Return only how many lines in the data include the string "belangrijke".

(Transcribed page contents)
━━━━━━
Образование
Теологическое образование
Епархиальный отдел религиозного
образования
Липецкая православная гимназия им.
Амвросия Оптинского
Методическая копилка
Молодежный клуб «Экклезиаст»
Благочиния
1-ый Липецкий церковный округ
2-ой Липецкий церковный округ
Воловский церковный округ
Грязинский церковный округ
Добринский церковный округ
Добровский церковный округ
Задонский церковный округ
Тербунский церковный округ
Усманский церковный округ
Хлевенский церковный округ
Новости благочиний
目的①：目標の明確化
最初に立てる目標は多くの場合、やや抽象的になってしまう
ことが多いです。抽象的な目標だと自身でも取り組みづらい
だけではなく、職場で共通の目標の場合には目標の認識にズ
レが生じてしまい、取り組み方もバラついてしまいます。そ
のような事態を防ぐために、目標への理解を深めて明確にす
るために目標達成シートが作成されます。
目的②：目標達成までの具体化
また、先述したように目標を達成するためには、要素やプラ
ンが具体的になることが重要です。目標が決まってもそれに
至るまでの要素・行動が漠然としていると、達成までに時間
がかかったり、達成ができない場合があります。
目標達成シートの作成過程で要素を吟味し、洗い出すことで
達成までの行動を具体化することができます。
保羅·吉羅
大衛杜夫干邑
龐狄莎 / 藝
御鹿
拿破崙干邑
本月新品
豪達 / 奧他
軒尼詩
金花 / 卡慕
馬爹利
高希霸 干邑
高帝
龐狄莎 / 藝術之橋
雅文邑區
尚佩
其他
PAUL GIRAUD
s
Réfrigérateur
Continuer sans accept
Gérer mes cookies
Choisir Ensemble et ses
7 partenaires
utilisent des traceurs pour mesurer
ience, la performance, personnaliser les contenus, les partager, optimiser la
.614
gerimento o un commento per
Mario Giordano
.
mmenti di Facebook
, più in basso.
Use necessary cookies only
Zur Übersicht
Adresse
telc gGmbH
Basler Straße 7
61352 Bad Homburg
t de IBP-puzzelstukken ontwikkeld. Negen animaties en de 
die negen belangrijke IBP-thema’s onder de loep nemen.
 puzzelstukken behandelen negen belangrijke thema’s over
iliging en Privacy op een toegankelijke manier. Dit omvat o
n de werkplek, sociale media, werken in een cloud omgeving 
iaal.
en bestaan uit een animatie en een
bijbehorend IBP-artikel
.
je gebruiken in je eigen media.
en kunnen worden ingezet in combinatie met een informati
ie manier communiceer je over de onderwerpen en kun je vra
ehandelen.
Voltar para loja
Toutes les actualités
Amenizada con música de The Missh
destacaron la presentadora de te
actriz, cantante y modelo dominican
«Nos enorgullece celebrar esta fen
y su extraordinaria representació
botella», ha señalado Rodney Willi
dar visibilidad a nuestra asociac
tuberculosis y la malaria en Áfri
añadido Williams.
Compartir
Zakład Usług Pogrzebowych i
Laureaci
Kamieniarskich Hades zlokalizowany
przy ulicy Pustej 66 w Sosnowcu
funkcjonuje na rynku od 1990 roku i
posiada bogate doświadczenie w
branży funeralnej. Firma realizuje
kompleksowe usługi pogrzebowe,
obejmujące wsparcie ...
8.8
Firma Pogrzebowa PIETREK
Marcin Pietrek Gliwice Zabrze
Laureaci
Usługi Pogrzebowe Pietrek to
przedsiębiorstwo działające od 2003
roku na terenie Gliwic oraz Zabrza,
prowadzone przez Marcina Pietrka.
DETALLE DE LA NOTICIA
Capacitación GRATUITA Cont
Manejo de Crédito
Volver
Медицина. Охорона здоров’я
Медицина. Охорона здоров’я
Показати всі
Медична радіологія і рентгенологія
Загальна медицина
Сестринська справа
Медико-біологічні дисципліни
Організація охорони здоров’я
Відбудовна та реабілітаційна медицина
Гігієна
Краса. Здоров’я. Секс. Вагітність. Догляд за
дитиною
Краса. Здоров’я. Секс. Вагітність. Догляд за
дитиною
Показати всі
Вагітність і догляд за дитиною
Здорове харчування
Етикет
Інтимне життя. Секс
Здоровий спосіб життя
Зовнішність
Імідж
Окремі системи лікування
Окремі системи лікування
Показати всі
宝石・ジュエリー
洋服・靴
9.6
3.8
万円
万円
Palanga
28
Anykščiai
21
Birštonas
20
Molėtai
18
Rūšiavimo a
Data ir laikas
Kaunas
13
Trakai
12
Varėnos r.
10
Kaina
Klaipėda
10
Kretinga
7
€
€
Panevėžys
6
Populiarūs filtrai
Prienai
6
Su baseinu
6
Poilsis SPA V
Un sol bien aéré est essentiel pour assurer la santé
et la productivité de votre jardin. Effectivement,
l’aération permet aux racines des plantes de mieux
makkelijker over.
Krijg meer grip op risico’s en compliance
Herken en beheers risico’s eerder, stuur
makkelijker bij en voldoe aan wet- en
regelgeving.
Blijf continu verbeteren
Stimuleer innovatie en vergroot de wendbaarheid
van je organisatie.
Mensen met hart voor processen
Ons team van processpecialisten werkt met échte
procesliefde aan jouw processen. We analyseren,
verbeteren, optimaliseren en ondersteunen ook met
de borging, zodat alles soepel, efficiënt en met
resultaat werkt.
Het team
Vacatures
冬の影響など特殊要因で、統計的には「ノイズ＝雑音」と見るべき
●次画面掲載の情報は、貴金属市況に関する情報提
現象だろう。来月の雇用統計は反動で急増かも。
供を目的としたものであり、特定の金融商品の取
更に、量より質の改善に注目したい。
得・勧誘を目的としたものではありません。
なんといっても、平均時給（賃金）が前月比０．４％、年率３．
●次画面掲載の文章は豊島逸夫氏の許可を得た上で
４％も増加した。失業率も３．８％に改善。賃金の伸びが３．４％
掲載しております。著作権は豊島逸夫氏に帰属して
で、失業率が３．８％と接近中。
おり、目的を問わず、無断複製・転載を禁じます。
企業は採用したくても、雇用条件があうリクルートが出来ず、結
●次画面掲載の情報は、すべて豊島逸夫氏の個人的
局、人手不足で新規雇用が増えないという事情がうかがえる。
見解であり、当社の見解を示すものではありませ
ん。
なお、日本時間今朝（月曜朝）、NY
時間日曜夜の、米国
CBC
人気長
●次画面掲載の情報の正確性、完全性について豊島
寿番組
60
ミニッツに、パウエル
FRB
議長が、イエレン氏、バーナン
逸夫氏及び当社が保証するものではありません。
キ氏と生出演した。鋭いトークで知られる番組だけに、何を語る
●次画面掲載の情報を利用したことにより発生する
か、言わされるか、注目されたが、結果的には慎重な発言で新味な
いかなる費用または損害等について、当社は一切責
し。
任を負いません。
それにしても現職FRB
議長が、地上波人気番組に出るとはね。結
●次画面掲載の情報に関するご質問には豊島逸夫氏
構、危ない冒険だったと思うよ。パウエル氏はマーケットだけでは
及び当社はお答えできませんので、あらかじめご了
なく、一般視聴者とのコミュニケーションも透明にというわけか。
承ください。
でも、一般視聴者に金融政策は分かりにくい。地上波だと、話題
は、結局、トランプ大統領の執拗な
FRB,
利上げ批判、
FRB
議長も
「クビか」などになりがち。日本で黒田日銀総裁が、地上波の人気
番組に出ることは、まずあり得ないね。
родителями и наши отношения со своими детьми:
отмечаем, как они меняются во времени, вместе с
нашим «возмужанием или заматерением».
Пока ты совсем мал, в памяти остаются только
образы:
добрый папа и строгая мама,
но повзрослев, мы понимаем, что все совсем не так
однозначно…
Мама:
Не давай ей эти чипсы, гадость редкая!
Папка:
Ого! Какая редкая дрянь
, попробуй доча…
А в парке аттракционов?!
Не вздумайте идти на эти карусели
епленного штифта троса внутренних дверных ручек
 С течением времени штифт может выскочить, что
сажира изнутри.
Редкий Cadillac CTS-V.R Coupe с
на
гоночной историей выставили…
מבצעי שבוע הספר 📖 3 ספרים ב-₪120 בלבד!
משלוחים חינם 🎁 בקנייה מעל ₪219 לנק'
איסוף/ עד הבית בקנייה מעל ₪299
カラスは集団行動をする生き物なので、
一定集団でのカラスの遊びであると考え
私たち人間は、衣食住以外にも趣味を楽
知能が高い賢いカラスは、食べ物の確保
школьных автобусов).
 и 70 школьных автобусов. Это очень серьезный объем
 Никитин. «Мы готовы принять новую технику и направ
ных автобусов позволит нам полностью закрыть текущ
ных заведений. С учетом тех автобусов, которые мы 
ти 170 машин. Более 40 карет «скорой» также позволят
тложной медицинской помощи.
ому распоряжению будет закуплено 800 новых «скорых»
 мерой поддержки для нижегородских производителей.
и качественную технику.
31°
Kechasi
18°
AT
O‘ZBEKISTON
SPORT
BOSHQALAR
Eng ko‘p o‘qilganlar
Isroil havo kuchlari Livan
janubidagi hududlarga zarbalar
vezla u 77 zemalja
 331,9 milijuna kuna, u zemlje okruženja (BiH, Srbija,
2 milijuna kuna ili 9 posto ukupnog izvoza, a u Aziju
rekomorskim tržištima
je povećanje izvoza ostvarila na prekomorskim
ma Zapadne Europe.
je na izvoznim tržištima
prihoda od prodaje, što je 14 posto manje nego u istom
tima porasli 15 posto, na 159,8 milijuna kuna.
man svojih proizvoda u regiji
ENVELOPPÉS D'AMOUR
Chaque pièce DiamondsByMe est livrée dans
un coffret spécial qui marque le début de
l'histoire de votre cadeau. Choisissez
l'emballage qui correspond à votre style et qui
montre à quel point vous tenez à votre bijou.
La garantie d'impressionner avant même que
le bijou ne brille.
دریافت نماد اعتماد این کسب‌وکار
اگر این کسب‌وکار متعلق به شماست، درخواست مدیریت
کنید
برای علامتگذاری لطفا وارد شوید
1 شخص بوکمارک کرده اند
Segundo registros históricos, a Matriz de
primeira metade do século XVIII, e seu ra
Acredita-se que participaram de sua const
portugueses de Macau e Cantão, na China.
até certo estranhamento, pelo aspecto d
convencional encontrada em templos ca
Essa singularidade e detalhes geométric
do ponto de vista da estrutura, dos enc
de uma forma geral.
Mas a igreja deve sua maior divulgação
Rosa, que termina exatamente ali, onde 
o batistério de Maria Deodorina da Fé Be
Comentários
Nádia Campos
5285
━━━━━━
» Task solution: 2